製造業現地法人の販売調達状況-平成11年5月18日公表-

海外事業活動基本調査


輸出拠点の役割を担うアジア

 各地域の総売上に占める「現地販売+域内販売」の比率をみると北米・ヨーロッパでは9割超となっており、消費地における生産がなされている。

 一方、アジアでは「現地販売+域内販売」が約3分の2にとどまり、日本への輸出が4分の1を占めている。(第3-(1)-1-1図)

製造業現地法人 販売先別売上高の状況(97年度)

製造業現地法人 販売先別売上高の状況(87年度)

 現地販売比率を10年前と比較すると、各地域とも比率を下げている。その反面、アジアと北米においては同一地域内販売率が大きく上昇している。

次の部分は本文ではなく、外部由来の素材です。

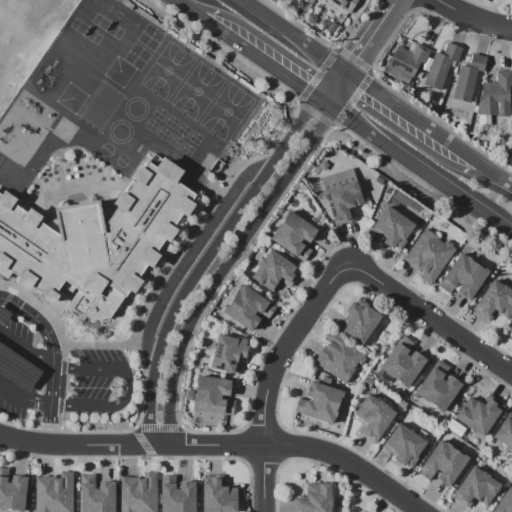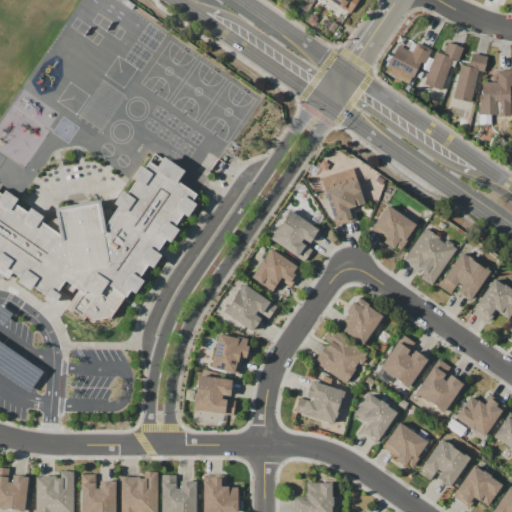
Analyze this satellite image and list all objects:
road: (399, 3)
building: (344, 4)
building: (345, 4)
road: (189, 8)
road: (250, 9)
road: (473, 18)
building: (332, 27)
road: (372, 41)
road: (305, 47)
road: (260, 58)
traffic signals: (361, 59)
building: (408, 59)
building: (405, 63)
building: (442, 65)
building: (440, 66)
building: (467, 78)
building: (468, 78)
road: (333, 88)
traffic signals: (303, 89)
traffic signals: (366, 89)
road: (342, 94)
building: (496, 95)
building: (497, 95)
road: (414, 121)
traffic signals: (325, 126)
road: (377, 141)
building: (359, 164)
building: (365, 171)
road: (496, 176)
building: (341, 195)
building: (342, 195)
road: (474, 208)
building: (392, 227)
building: (393, 227)
building: (293, 235)
building: (294, 235)
building: (94, 242)
building: (428, 255)
building: (429, 255)
road: (192, 260)
road: (208, 262)
road: (345, 264)
road: (227, 268)
building: (274, 271)
building: (275, 271)
building: (464, 276)
building: (462, 277)
building: (494, 301)
building: (495, 301)
building: (248, 307)
building: (248, 307)
building: (359, 320)
building: (360, 321)
building: (511, 330)
building: (510, 331)
road: (50, 339)
road: (26, 347)
building: (229, 353)
building: (228, 354)
building: (340, 356)
building: (338, 357)
building: (402, 362)
building: (404, 362)
building: (368, 382)
road: (125, 385)
building: (439, 386)
building: (437, 387)
parking lot: (92, 391)
building: (213, 395)
building: (212, 396)
road: (23, 398)
building: (319, 402)
building: (318, 403)
building: (478, 414)
building: (480, 414)
building: (374, 417)
building: (372, 418)
road: (49, 425)
building: (455, 427)
building: (504, 432)
building: (505, 432)
building: (404, 444)
building: (403, 445)
road: (218, 446)
building: (444, 463)
building: (442, 464)
road: (266, 479)
building: (477, 487)
building: (475, 488)
building: (12, 491)
building: (12, 491)
building: (53, 493)
building: (55, 493)
building: (137, 493)
building: (138, 493)
building: (95, 495)
building: (97, 495)
building: (176, 495)
building: (177, 495)
building: (217, 495)
building: (219, 496)
building: (315, 498)
building: (314, 499)
building: (504, 502)
building: (505, 502)
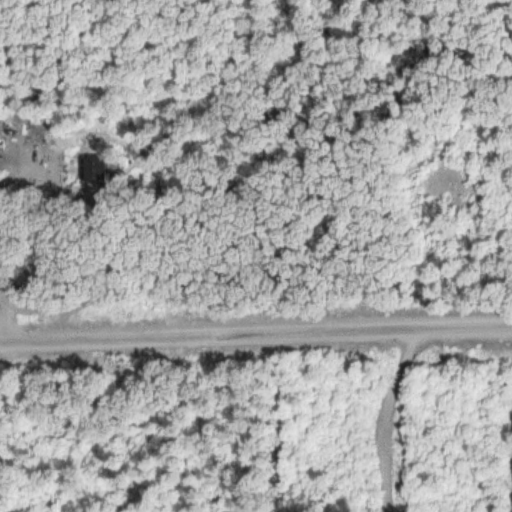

 域外販売については、アジアが日本への逆輸入を大幅に増加させている。金額は10年前の約7倍になっており、売上全体に占める逆輸入のシェアも10%近く上昇している。

 また、ヨーロッパにおいても日本への逆輸入比率を増加させている。その結果、10年前ではヨーロッパの域外輸出先の首位は北米であったが、現在では日本となっている。

増加する域内調達

 製造業現地法人の中間財の調達状況をみると、10年前と比べ、97年度には各地とも中間財の「域内調達率」が大きく上昇しており、周辺諸国との調達に関するネットワーク化が進んでいることを物語っている。(第3-(1)-2-1図)

製造業現地法人 調達先仕入高の状況(97年度)

製造業現地法人 調達先仕入高の状況(87年度)

 欧米アジア3極の地域間の調達活動については、北米・ヨーロッパにおけるアジアからの調達比率の上昇が著しい。逆にヨーロッパからの調達は僅かな額にとどまっている。

 日本からの調達に関しては10年前と比べ金額が約3倍に増加しているものの、北米・ヨーロッパ地域でその全調達額に占める比率は大きく減少しており、企業の調達活動が日本への依存から、域内及びアジアからを中心とした域外調達にシフトしつつあることがみてとれる。